- [SUPPLIED TEXT]
══════════

项目作者: williamd4112

项目描述 :
A python implementation of linear regression algorithm. (including Maximum Likelihood, Maximum a posterior, Bayesian)
高级语言: Python
项目地址: git://github.com/williamd4112/simple-linear-regression.git
创建时间: 2017-03-11T17:28:21Z
项目社区:https://github.com/williamd4112/simple-linear-regression

开源协议:MIT License

下载


Introduction

Python Tensorflow implementation for three kinds of linear regression algorithm. (Maximum Likelihood, Maximum a posterior, Bayesian). This project aims to predict height map of south Taiwan and study the difference of these three kinds of linear regression algorithms. (Implementation detail mentioned in doc/report.pdf)

Results

Minimumn Mean-square error (MSE) of three approaches

ML MAP Bayesian
64.525 48.585709 39.591061

Visualization

Maximum Likelihood

3D 2D
ml-3d ml-2d

Maximum a Posterior

3D 2D
map-3d map-2d

Bayesian

3D 2D
bayes-3d bayes-2d

Dependencies

  • numpy
  • Tensorflow
  • Scipy (kmeans)
  • Scikit-learn (k-fold)

To run pre-trained model

  1. ./test_bayes.sh {X} model/bayes/bayes.npy model/bayes/bayes-mean.npy model/bayes/bayes-sigma.npy {Y}
  2. ./test_ml.sh {X} model/ml/ml.npy model/ml/ml-mean.npy model/ml/ml-sigma.npy {Y}
  3. ./test_map.sh {X} model/map/map.npy model/map/map-mean.npy model/map/map-sigma.npy {Y}

Prediction results would be saved at {Y} (output path)

══════════

- [WORKING DATA]
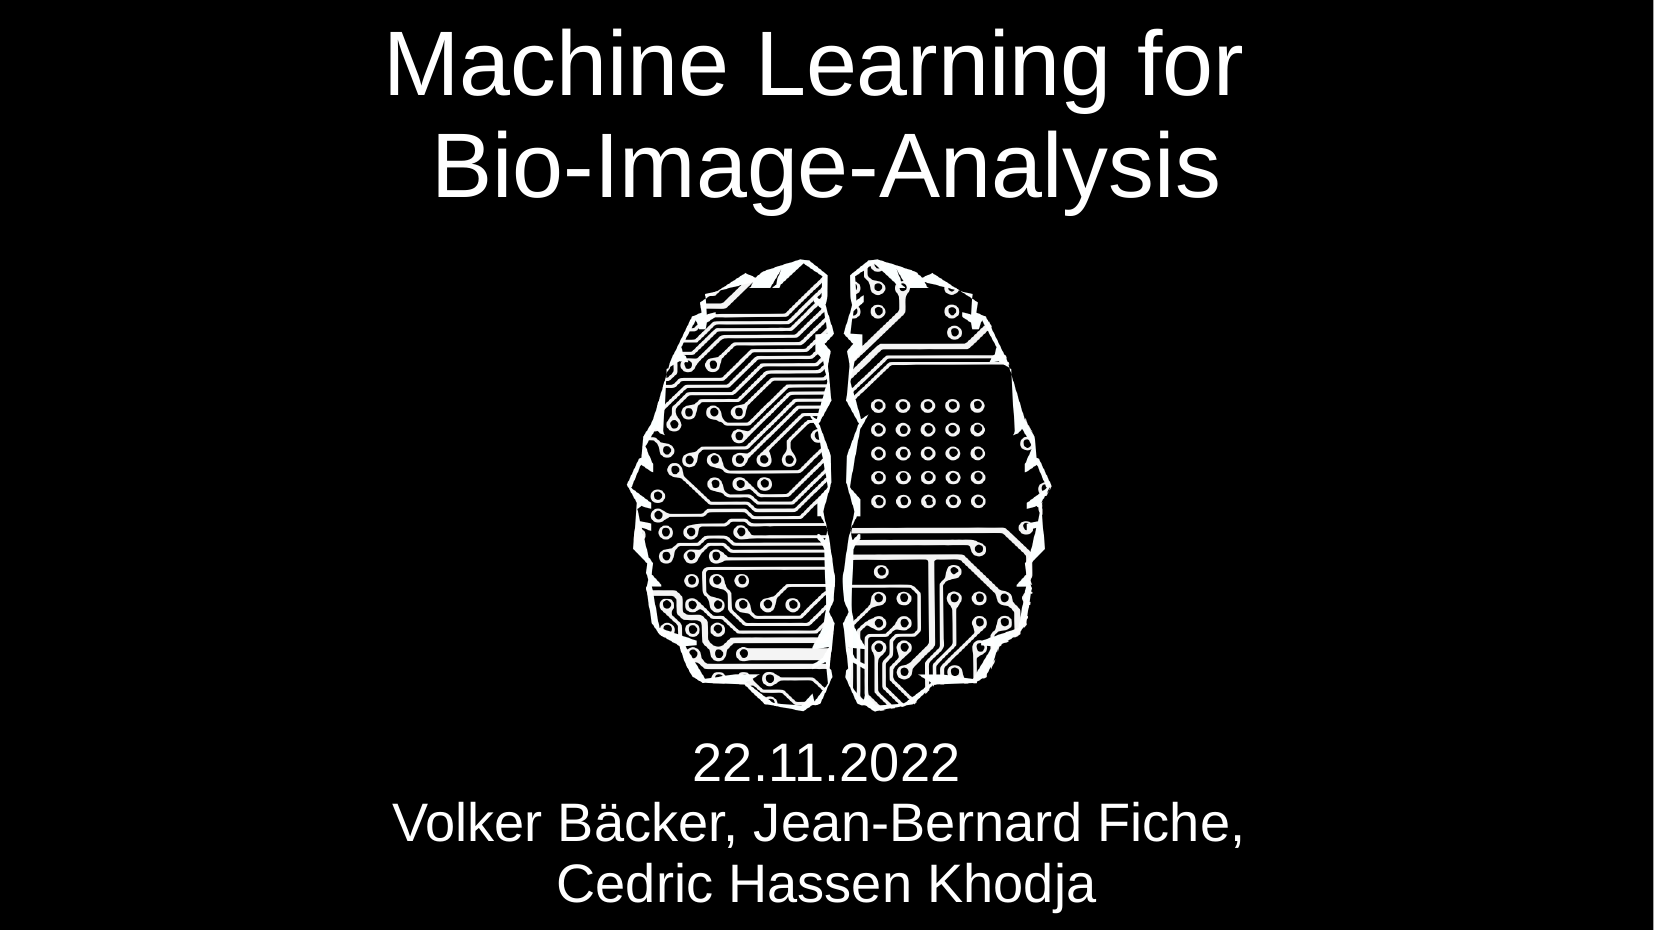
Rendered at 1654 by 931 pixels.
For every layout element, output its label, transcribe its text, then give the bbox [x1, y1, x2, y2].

subtitle 22.11.2022 Volker Bäcker, Jean-Bernard Fiche, Cedric Hassen Khodja [82, 732, 1571, 914]
title Machine Learning for Bio-Image-Analysis [82, 12, 1571, 218]
picture [626, 259, 1052, 712]
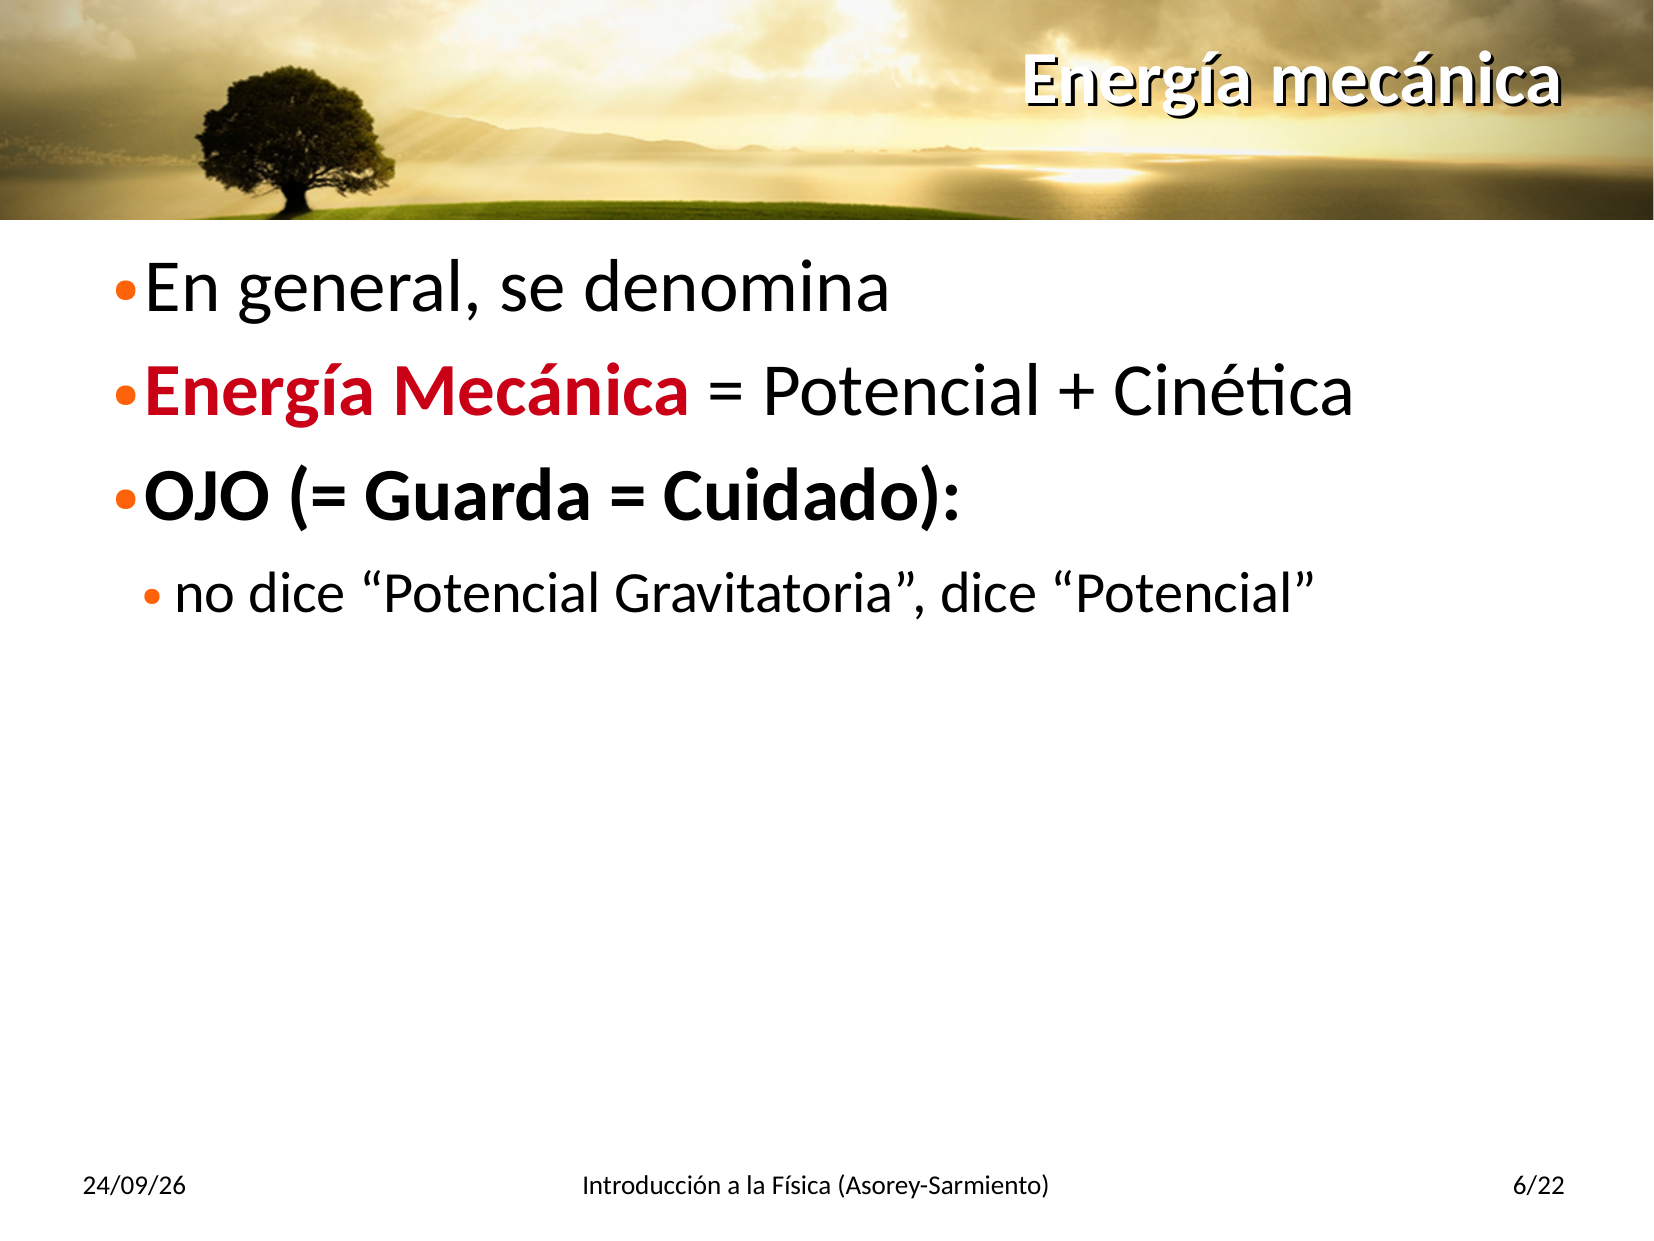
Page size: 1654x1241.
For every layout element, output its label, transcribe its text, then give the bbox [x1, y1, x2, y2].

list En general, se denomina Energía Mecánica = Potencial + Cinética OJO (= Guarda = Cuidado): no dice “Potencial Gravitatoria”, dice “Potencial” [82, 255, 1571, 1156]
picture [0, 0, 1654, 220]
title Energía mecánica [75, 19, 1564, 151]
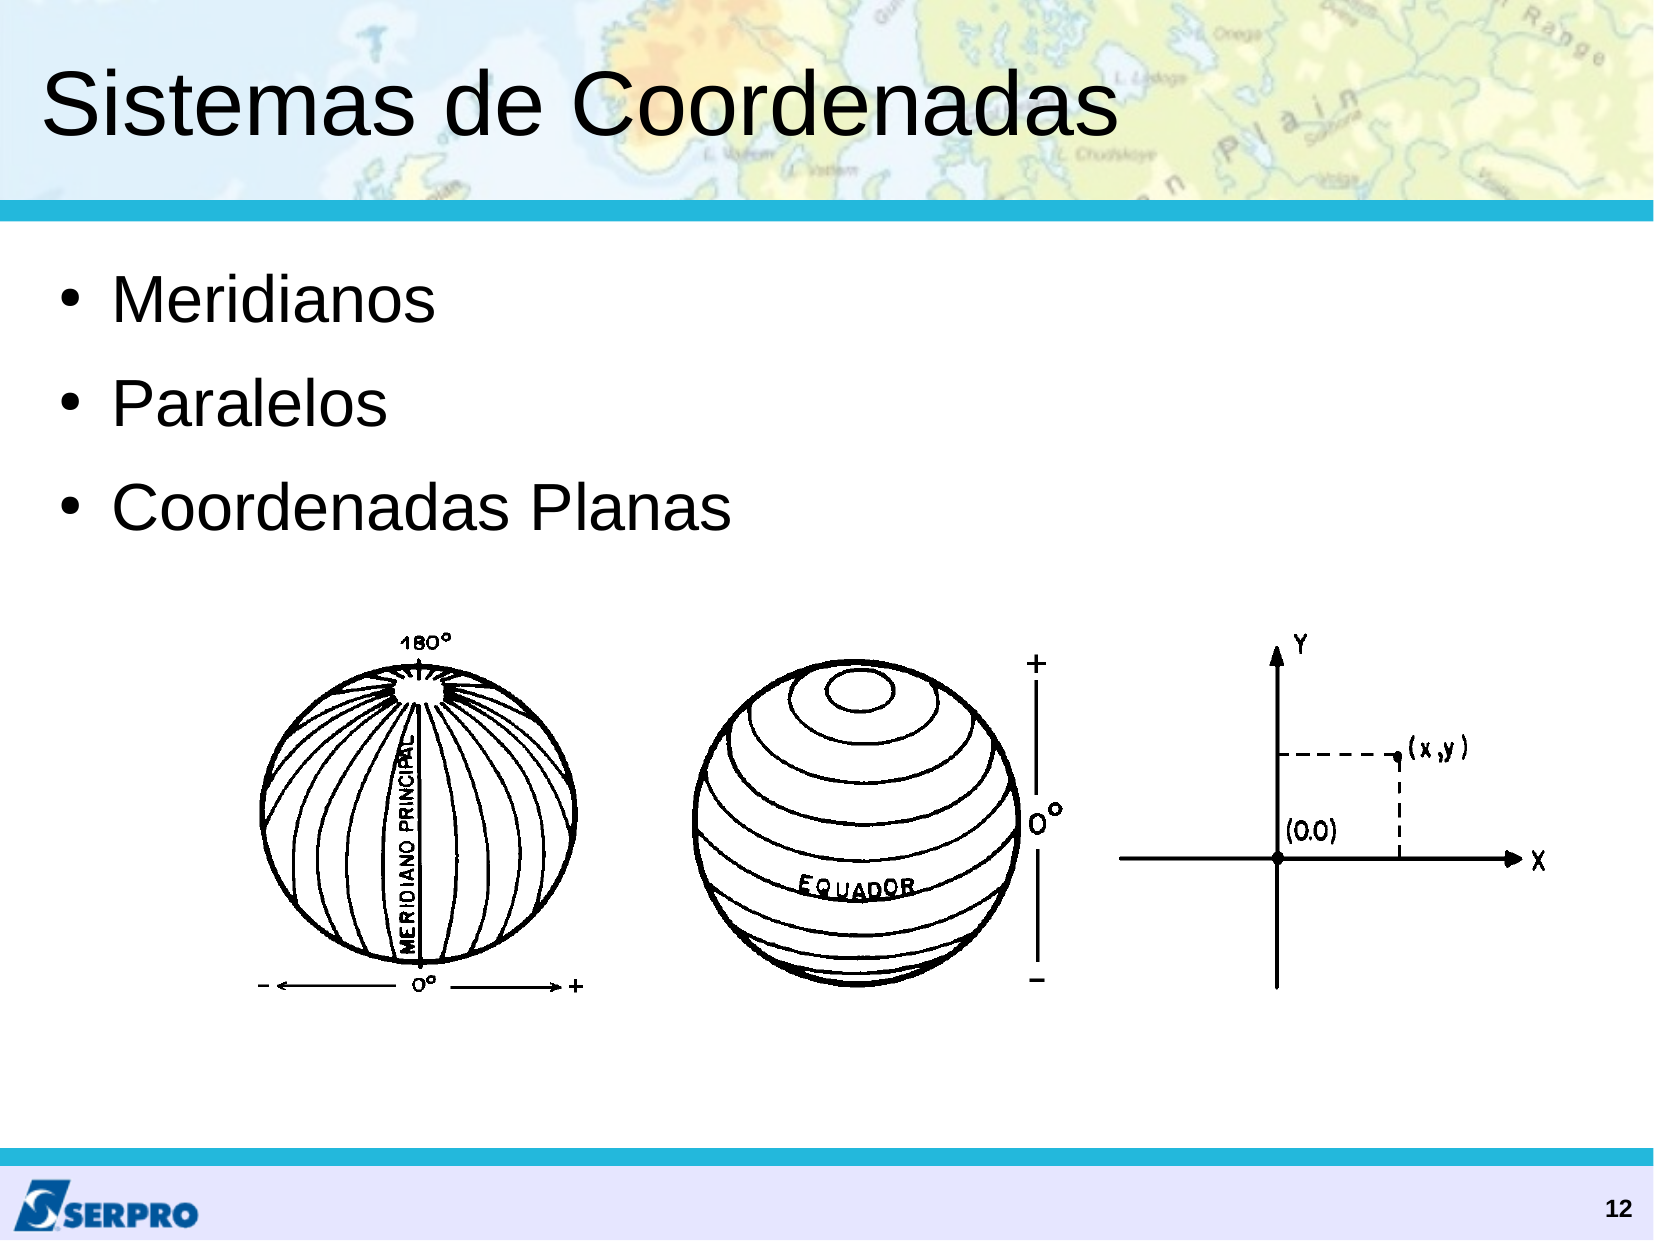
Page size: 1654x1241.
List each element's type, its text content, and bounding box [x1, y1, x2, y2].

══════════

- [OBJECTIVE A] According to the linear regression project page, which of the three approaches has the lowest mean-square error?
- [OBJECTIVE B] Retype the rows starting at the beginning of the rows and ending at the line that contains "subtitle 22.11.2022 Volker". Leave the pictures out of your answer.

- [FINAL ANSWER A] The Bayesian approach, with an MSE of 39.591061.

- [FINAL ANSWER B]
Rendered at 1654 by 931 pixels.
For every layout element, output its label, transcribe its text, then give the bbox [x1, y1, x2, y2].

subtitle 22.11.2022 Volker Bäcker, Jean-Bernard Fiche, Cedric Hassen Khodja [82, 732, 1571, 914]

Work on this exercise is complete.